__Explore the material__
[a] Reproduce the passage of the Memorial Day sermon from "Easter 7A-20" up to and including "2,400 years ago.".
[b] In the Memorial Day sermon, who declared May 30th a day to honor the dead?

+++ Page extract +++

Easter 7A-20
Immanuel Lutheran, Chicago

“For the whole earth is the tomb of famous men [mortals]; not only are they commemorated by columns and inscriptions in their own country, but in foreign lands there dwells also an unwritten memorial of them, graven not on stone but in the hearts of men [all people].” With these words the historian Thucydides honored those who fought and died in the Peloponnesian Wars 2,400 years ago.

Today, this Memorial Day weekend marks the end of school and the beginning of summer. Count me among the guilty who too often forget what this holiday is really about. We trace the first Memorial Day to Arlington National Cemetery three years after the Civil War. Major General John A. Logan declared May 30th as a day to honor the dead. He said, “Let no neglect, no ravages of time, testify to the present or to the coming generations that we have forgotten as a people the cost of a free and undivided republic.”

+++ Raw data +++

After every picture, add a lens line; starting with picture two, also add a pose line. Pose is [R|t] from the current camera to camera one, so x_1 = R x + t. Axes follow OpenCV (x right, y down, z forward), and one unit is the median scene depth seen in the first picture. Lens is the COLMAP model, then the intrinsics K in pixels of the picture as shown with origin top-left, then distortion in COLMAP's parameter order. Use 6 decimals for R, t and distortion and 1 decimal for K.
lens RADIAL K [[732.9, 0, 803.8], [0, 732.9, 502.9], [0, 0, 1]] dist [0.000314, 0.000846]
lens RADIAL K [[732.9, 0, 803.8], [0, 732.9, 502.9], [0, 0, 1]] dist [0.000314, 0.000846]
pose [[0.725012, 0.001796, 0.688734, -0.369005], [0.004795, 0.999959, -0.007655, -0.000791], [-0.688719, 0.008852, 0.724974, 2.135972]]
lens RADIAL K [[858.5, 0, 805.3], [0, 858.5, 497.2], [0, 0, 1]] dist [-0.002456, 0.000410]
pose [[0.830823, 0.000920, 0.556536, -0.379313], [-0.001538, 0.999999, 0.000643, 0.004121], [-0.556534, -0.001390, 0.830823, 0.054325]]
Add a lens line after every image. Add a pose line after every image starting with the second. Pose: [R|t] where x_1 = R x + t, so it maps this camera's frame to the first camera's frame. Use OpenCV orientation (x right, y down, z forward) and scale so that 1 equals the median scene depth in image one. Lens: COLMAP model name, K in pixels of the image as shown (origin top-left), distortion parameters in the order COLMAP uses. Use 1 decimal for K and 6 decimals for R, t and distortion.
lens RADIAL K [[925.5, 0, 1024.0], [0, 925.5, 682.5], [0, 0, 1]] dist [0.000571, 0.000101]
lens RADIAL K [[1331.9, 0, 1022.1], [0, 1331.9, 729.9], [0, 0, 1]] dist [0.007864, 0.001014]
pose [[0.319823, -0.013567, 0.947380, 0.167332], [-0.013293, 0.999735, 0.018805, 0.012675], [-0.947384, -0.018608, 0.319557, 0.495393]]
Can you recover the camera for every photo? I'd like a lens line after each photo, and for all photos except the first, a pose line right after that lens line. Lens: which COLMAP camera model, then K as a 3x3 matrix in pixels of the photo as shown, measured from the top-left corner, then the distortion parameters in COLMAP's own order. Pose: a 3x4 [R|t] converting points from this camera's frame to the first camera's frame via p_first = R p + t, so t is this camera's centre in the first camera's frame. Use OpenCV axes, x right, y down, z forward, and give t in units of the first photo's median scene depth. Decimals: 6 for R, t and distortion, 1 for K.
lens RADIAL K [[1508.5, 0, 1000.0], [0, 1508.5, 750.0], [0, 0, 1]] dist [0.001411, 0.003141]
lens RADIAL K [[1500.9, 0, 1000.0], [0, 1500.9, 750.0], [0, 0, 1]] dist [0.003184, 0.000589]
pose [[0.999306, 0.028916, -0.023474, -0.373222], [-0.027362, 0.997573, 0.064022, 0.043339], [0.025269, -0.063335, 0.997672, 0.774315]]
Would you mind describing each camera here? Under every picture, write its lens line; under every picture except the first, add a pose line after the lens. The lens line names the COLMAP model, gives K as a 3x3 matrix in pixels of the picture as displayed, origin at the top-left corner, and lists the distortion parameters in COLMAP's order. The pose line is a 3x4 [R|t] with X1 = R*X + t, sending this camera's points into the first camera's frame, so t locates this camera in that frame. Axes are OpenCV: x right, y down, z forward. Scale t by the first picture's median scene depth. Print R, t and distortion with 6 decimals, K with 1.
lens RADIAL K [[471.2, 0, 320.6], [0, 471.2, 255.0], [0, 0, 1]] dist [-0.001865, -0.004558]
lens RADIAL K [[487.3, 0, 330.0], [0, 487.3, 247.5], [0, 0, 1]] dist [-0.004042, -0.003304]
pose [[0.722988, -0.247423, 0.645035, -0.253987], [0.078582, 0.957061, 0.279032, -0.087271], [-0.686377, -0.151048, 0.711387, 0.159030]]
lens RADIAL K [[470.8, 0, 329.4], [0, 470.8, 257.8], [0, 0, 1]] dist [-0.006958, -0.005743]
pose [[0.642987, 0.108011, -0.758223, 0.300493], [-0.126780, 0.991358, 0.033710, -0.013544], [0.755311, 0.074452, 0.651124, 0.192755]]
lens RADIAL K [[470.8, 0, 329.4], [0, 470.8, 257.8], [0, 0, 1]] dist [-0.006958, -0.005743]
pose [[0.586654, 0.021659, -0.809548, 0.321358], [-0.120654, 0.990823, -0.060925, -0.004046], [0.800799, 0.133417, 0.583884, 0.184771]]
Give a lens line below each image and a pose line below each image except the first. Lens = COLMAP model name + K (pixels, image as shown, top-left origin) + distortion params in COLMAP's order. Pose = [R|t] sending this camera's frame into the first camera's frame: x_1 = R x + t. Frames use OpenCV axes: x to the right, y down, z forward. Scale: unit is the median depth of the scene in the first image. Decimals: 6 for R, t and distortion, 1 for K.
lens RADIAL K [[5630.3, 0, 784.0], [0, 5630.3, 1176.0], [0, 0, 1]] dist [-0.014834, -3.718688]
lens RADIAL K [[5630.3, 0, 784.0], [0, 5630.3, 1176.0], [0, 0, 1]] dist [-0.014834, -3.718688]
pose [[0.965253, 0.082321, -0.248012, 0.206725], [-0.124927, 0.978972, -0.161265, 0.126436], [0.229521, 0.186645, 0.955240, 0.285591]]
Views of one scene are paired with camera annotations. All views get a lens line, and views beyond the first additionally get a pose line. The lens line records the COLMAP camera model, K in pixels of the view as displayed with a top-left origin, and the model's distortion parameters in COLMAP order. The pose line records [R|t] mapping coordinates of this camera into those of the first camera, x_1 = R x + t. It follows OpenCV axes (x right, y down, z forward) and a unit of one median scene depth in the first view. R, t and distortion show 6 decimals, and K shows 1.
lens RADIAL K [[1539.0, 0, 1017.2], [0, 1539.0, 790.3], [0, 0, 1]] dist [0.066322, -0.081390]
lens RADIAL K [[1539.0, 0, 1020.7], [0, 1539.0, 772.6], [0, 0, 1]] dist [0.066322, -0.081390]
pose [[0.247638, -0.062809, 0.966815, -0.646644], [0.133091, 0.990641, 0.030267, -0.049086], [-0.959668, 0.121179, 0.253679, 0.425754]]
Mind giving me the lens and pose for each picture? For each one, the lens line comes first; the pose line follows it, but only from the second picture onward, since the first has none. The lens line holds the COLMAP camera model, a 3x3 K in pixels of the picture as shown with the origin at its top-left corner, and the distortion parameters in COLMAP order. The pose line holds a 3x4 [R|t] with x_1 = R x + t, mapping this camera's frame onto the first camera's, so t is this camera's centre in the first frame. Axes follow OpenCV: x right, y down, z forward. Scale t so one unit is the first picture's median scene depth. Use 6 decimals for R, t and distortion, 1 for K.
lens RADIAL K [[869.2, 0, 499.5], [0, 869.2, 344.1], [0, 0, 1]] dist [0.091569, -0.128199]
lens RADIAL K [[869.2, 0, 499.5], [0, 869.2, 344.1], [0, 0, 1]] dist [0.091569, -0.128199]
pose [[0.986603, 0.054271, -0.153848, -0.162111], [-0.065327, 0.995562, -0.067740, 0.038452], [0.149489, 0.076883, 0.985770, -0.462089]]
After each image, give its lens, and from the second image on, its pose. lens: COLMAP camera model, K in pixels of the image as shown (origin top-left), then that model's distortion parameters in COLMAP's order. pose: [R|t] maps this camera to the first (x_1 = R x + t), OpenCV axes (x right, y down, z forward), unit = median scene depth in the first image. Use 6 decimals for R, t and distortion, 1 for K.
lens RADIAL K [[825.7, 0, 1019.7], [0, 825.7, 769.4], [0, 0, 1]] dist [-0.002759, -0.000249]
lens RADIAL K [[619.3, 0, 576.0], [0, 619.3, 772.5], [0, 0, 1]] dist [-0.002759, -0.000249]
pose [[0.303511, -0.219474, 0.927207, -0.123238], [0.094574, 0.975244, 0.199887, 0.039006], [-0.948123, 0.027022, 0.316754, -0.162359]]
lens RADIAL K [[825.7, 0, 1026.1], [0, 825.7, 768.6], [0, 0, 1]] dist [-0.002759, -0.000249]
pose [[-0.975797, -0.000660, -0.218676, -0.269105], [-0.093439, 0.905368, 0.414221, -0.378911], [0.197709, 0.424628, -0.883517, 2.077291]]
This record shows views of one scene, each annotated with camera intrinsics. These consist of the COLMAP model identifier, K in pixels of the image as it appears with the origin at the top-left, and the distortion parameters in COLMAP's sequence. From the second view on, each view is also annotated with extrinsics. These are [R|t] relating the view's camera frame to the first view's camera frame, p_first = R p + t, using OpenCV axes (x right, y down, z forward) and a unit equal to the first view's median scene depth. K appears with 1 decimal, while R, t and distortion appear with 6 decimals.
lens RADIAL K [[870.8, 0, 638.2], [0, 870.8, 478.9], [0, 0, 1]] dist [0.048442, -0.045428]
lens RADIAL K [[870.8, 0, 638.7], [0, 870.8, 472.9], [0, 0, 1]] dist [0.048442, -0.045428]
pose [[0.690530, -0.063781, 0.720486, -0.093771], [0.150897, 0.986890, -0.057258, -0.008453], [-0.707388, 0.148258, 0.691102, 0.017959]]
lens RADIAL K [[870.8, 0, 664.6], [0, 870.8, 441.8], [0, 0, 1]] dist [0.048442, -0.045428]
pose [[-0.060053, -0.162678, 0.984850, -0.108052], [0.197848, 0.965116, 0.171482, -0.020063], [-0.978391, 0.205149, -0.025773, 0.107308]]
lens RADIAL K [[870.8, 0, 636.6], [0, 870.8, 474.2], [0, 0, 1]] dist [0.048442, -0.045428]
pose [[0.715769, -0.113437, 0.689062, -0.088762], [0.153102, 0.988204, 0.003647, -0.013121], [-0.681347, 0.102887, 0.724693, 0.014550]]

+++

__Answers in order__
[a]
Easter 7A-20
Immanuel Lutheran, Chicago

“For the whole earth is the tomb of famous men [mortals]; not only are they commemorated by columns and inscriptions in their own country, but in foreign lands there dwells also an unwritten memorial of them, graven not on stone but in the hearts of men [all people].” With these words the historian Thucydides honored those who fought and died in the Peloponnesian Wars 2,400 years ago.

[b] Major General John A. Logan